** SOURCE DATA follows **

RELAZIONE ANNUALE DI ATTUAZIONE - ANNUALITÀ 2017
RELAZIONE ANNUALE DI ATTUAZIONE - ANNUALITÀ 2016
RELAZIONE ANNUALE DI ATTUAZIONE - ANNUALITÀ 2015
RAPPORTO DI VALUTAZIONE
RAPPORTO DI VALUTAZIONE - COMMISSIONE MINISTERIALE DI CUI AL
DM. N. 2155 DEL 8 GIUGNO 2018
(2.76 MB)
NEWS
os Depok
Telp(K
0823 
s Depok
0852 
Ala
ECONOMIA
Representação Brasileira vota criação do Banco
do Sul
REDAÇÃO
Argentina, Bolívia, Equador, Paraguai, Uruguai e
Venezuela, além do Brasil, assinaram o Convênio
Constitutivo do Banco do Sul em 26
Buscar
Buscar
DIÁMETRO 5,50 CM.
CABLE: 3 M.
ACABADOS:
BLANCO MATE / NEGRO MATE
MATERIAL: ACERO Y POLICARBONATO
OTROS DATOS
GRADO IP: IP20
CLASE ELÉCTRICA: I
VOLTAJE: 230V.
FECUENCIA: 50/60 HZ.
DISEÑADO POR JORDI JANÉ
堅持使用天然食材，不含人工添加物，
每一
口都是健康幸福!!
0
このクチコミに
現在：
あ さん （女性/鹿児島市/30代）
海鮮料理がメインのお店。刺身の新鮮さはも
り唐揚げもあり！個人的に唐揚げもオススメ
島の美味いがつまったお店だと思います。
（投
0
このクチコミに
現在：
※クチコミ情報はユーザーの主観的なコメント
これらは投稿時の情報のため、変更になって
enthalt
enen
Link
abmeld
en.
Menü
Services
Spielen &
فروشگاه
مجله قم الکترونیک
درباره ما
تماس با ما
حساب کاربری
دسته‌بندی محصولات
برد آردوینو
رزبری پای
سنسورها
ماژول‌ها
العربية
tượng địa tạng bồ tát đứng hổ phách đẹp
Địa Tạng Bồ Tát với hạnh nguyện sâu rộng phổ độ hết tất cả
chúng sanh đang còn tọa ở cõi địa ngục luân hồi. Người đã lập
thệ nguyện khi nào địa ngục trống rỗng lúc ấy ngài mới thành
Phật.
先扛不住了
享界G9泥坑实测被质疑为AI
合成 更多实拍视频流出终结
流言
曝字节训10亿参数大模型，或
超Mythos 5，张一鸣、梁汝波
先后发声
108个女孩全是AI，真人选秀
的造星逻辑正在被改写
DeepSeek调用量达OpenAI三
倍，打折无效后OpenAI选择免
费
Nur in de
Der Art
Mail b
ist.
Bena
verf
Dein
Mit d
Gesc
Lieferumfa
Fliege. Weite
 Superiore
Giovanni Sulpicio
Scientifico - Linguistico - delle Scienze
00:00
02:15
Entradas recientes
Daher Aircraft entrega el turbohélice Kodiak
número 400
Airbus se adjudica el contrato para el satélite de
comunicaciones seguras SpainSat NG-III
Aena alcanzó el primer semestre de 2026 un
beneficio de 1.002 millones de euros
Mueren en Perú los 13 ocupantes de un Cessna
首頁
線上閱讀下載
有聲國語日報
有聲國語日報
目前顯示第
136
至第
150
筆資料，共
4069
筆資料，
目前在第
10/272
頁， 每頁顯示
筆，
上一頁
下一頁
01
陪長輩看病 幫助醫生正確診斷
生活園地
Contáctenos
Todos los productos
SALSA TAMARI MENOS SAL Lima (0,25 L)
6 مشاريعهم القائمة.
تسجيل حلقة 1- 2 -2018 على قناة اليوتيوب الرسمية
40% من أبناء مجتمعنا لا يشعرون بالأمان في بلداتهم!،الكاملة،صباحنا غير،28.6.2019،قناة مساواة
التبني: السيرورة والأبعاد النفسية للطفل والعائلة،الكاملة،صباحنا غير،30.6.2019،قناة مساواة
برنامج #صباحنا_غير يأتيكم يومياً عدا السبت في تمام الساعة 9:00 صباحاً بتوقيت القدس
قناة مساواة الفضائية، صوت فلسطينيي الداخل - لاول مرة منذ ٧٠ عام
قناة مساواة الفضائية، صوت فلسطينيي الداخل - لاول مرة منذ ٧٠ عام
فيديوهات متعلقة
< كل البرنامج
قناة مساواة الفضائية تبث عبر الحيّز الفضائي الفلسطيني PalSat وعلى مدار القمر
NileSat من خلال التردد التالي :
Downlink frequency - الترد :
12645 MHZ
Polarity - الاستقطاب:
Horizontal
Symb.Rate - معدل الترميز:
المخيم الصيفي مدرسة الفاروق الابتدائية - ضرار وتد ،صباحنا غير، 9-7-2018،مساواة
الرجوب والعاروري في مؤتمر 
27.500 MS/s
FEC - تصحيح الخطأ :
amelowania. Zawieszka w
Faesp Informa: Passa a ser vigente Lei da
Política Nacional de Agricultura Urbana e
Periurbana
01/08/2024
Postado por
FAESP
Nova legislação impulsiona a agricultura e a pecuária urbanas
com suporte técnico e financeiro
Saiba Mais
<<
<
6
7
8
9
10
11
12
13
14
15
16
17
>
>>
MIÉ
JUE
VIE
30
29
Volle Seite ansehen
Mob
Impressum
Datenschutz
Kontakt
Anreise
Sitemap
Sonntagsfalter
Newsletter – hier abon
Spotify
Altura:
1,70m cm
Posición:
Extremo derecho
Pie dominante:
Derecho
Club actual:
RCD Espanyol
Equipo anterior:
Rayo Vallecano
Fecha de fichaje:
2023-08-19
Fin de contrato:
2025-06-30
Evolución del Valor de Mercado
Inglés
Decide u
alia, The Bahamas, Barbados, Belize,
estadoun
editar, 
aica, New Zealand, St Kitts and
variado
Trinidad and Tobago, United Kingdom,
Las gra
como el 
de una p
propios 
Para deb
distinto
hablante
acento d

** End of SOURCE DATA **

THE PROBLEM:
Extract each entry in full, exactly as given.

EXPECTED ANSWER:
RELAZIONE ANNUALE DI ATTUAZIONE - ANNUALITÀ 2017
RELAZIONE ANNUALE DI ATTUAZIONE - ANNUALITÀ 2016
RELAZIONE ANNUALE DI ATTUAZIONE - ANNUALITÀ 2015
RAPPORTO DI VALUTAZIONE
RAPPORTO DI VALUTAZIONE - COMMISSIONE MINISTERIALE DI CUI AL
DM. N. 2155 DEL 8 GIUGNO 2018
(2.76 MB)
NEWS
os Depok
Telp(K
0823 
s Depok
0852 
Ala
ECONOMIA
Representação Brasileira vota criação do Banco
do Sul
REDAÇÃO
Argentina, Bolívia, Equador, Paraguai, Uruguai e
Venezuela, além do Brasil, assinaram o Convênio
Constitutivo do Banco do Sul em 26
Buscar
Buscar
DIÁMETRO 5,50 CM.
CABLE: 3 M.
ACABADOS:
BLANCO MATE / NEGRO MATE
MATERIAL: ACERO Y POLICARBONATO
OTROS DATOS
GRADO IP: IP20
CLASE ELÉCTRICA: I
VOLTAJE: 230V.
FECUENCIA: 50/60 HZ.
DISEÑADO POR JORDI JANÉ
堅持使用天然食材，不含人工添加物，
每一
口都是健康幸福!!
0
このクチコミに
現在：
あ さん （女性/鹿児島市/30代）
海鮮料理がメインのお店。刺身の新鮮さはも
り唐揚げもあり！個人的に唐揚げもオススメ
島の美味いがつまったお店だと思います。
（投
0
このクチコミに
現在：
※クチコミ情報はユーザーの主観的なコメント
これらは投稿時の情報のため、変更になって
enthalt
enen
Link
abmeld
en.
Menü
Services
Spielen &
فروشگاه
مجله قم الکترونیک
درباره ما
تماس با ما
حساب کاربری
دسته‌بندی محصولات
برد آردوینو
رزبری پای
سنسورها
ماژول‌ها
العربية
tượng địa tạng bồ tát đứng hổ phách đẹp
Địa Tạng Bồ Tát với hạnh nguyện sâu rộng phổ độ hết tất cả
chúng sanh đang còn tọa ở cõi địa ngục luân hồi. Người đã lập
thệ nguyện khi nào địa ngục trống rỗng lúc ấy ngài mới thành
Phật.
先扛不住了
享界G9泥坑实测被质疑为AI
合成 更多实拍视频流出终结
流言
曝字节训10亿参数大模型，或
超Mythos 5，张一鸣、梁汝波
先后发声
108个女孩全是AI，真人选秀
的造星逻辑正在被改写
DeepSeek调用量达OpenAI三
倍，打折无效后OpenAI选择免
费
Nur in de
Der Art
Mail b
ist.
Bena
verf
Dein
Mit d
Gesc
Lieferumfa
Fliege. Weite
 Superiore
Giovanni Sulpicio
Scientifico - Linguistico - delle Scienze
00:00
02:15
Entradas recientes
Daher Aircraft entrega el turbohélice Kodiak
número 400
Airbus se adjudica el contrato para el satélite de
comunicaciones seguras SpainSat NG-III
Aena alcanzó el primer semestre de 2026 un
beneficio de 1.002 millones de euros
Mueren en Perú los 13 ocupantes de un Cessna
首頁
線上閱讀下載
有聲國語日報
有聲國語日報
目前顯示第
136
至第
150
筆資料，共
4069
筆資料，
目前在第
10/272
頁， 每頁顯示
筆，
上一頁
下一頁
01
陪長輩看病 幫助醫生正確診斷
生活園地
Contáctenos
Todos los productos
SALSA TAMARI MENOS SAL Lima (0,25 L)
6 مشاريعهم القائمة.
تسجيل حلقة 1- 2 -2018 على قناة اليوتيوب الرسمية
40% من أبناء مجتمعنا لا يشعرون بالأمان في بلداتهم!،الكاملة،صباحنا غير،28.6.2019،قناة مساواة
التبني: السيرورة والأبعاد النفسية للطفل والعائلة،الكاملة،صباحنا غير،30.6.2019،قناة مساواة
برنامج #صباحنا_غير يأتيكم يومياً عدا السبت في تمام الساعة 9:00 صباحاً بتوقيت القدس
قناة مساواة الفضائية، صوت فلسطينيي الداخل - لاول مرة منذ ٧٠ عام
قناة مساواة الفضائية، صوت فلسطينيي الداخل - لاول مرة منذ ٧٠ عام
فيديوهات متعلقة
< كل البرنامج
قناة مساواة الفضائية تبث عبر الحيّز الفضائي الفلسطيني PalSat وعلى مدار القمر
NileSat من خلال التردد التالي :
Downlink frequency - الترد :
12645 MHZ
Polarity - الاستقطاب:
Horizontal
Symb.Rate - معدل الترميز:
المخيم الصيفي مدرسة الفاروق الابتدائية - ضرار وتد ،صباحنا غير، 9-7-2018،مساواة
الرجوب والعاروري في مؤتمر 
27.500 MS/s
FEC - تصحيح الخطأ :
amelowania. Zawieszka w
Faesp Informa: Passa a ser vigente Lei da
Política Nacional de Agricultura Urbana e
Periurbana
01/08/2024
Postado por
FAESP
Nova legislação impulsiona a agricultura e a pecuária urbanas
com suporte técnico e financeiro
Saiba Mais
<<
<
6
7
8
9
10
11
12
13
14
15
16
17
>
>>
MIÉ
JUE
VIE
30
29
Volle Seite ansehen
Mob
Impressum
Datenschutz
Kontakt
Anreise
Sitemap
Sonntagsfalter
Newsletter – hier abon
Spotify
Altura:
1,70m cm
Posición:
Extremo derecho
Pie dominante:
Derecho
Club actual:
RCD Espanyol
Equipo anterior:
Rayo Vallecano
Fecha de fichaje:
2023-08-19
Fin de contrato:
2025-06-30
Evolución del Valor de Mercado
Inglés
Decide u
alia, The Bahamas, Barbados, Belize,
estadoun
editar, 
aica, New Zealand, St Kitts and
variado
Trinidad and Tobago, United Kingdom,
Las gra
como el 
de una p
propios 
Para deb
distinto
hablante
acento d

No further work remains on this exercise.